(PROVIDED MATERIAL Opens)

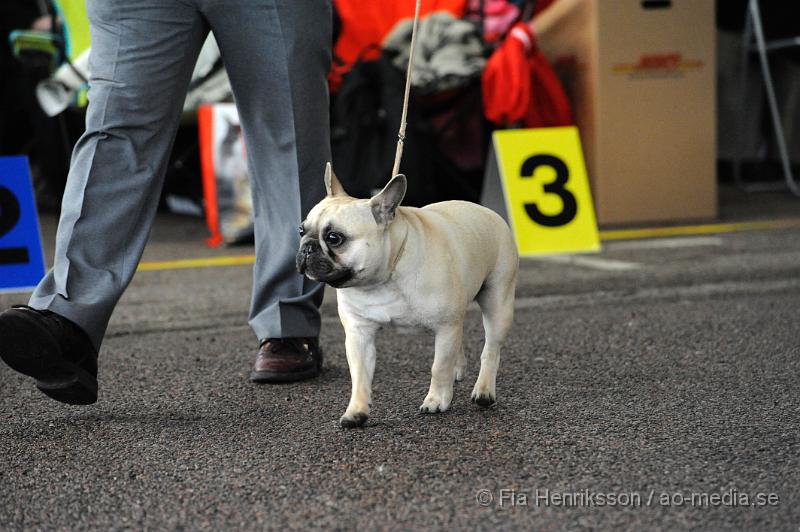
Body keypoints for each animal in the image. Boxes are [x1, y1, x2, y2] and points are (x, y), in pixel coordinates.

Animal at [296, 163, 520, 428]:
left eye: (334, 238)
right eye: (301, 230)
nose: (307, 247)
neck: (382, 279)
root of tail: (487, 211)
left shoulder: (445, 327)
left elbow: (438, 367)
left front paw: (436, 400)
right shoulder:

(PROVIDED MATERIAL Closes)

§ **TASK DESCRIPTION**:
Exactly reproduce the line containing "neck: (382, 279)" and all lines after it in the material, stopping only at the end.

§ **REPLY TO THE EXERCISE**:
neck: (382, 279)
root of tail: (487, 211)
left shoulder: (445, 327)
left elbow: (438, 367)
left front paw: (436, 400)
right shoulder:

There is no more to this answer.